BART detailed exactly how many of its train cameras actually record footage in response to a public records request that The Chronicle filed after revealing the agency had been relying for years on scores of decoy cameras to fool criminals and commuters.
After acknowledging that most of the security devices on trains were dummies — but defending the strategy — BART officials said they would phase out the fakes and replace them with working cameras at a cost of $1.4 million.
Each train car now has a set of four devices that appear to be cameras, mounted to the ceilings.
But BART said Tuesday that just 22.6 percent of the cars had working camera systems. The agency said 70 percent of cameras were fakes, and that others were either broken or inactive.
The Chronicle revealed the decoy program after learning that BART had failed to film the Jan. 9 fatal shooting of a man aboard a train at the West Oakland Station.
The slaying of 19-year-old Carlos Misael Funez-Romero of Antioch remains unsolved despite a $10,000 reward. Four days after the killing, BART police released photos of the suspect that were taken by station cameras as he entered the system in Pittsburg and as he left the West Oakland Station.
Investigators have discovered that the suspect and victim both boarded at the Pittsburg/Bay Point Station, 30 miles away, after riding the same Tri Delta Transit bus to the station.
The men — who were captured by cameras on the bus — had some sort of “interaction” that apparently continued until the 7:40 p.m. shooting, BART said.
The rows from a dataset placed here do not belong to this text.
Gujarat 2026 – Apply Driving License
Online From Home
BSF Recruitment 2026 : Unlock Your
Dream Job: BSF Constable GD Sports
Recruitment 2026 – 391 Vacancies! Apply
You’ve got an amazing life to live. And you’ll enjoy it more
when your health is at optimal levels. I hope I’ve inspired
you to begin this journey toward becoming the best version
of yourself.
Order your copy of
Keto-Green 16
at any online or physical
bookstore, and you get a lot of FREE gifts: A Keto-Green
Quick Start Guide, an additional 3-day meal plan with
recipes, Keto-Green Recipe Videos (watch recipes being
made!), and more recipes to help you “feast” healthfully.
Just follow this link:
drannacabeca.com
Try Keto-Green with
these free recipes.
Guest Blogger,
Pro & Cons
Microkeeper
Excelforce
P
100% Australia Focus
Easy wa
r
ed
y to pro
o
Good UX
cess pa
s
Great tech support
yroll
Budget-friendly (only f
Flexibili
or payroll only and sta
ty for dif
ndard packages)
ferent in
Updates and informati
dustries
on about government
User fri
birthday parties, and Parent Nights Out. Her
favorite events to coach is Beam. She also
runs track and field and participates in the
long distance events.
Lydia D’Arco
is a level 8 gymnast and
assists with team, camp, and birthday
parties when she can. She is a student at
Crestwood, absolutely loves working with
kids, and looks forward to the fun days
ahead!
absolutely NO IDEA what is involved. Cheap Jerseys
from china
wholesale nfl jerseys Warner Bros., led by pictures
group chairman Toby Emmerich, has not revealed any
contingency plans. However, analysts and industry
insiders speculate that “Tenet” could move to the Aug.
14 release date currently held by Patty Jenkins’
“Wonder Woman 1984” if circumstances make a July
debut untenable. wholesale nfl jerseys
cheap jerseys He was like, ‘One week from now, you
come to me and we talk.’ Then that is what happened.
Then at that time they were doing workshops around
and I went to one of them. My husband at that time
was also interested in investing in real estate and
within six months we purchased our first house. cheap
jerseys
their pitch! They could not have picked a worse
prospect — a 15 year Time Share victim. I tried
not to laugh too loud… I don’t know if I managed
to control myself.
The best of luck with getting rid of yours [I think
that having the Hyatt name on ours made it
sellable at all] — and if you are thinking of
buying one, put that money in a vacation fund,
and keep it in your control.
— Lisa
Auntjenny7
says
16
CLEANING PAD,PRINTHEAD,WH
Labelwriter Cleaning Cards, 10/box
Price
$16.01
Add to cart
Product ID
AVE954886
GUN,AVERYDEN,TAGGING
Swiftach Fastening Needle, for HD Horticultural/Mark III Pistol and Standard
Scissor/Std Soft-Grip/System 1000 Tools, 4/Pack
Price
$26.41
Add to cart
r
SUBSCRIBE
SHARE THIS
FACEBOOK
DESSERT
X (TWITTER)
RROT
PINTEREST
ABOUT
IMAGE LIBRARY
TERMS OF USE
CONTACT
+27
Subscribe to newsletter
But the relationship between the men, if any, as well as the motive for the killing, remain unknown.
The suspect, a tall, thin black man with close-cut hair, appeared to be wearing a dark green jacket with a hood, a backpack, jeans and beige work-style boots.
The use of dummy cameras is common in private security but unusual among transit systems. And although BART’s use of the decoys was an open secret at the agency, many officials, including some board members, were unaware of it.
BART is replacing its entire fleet of trains, and officials said every car in the new fleet will be equipped with cutting-edge cameras producing footage that can be watched live from a central monitoring station. Those cars are expected to arrive between 2017 and 2021.
Also Tuesday, BART said it did not rely on decoy cameras outside of its train cars.
It said that 10 stations had extensive camera systems and that those stations were each outfitted with between 68 and 85 cameras. All the cameras are believed to be functional, officials said. An additional 16 cameras are mounted at “sensitive” sites around the BART system, officials said.
BART did not provide the exact location of all cameras, citing concern that the information could aid terrorists. It also did not give the age of every camera, citing a lack of accurate records.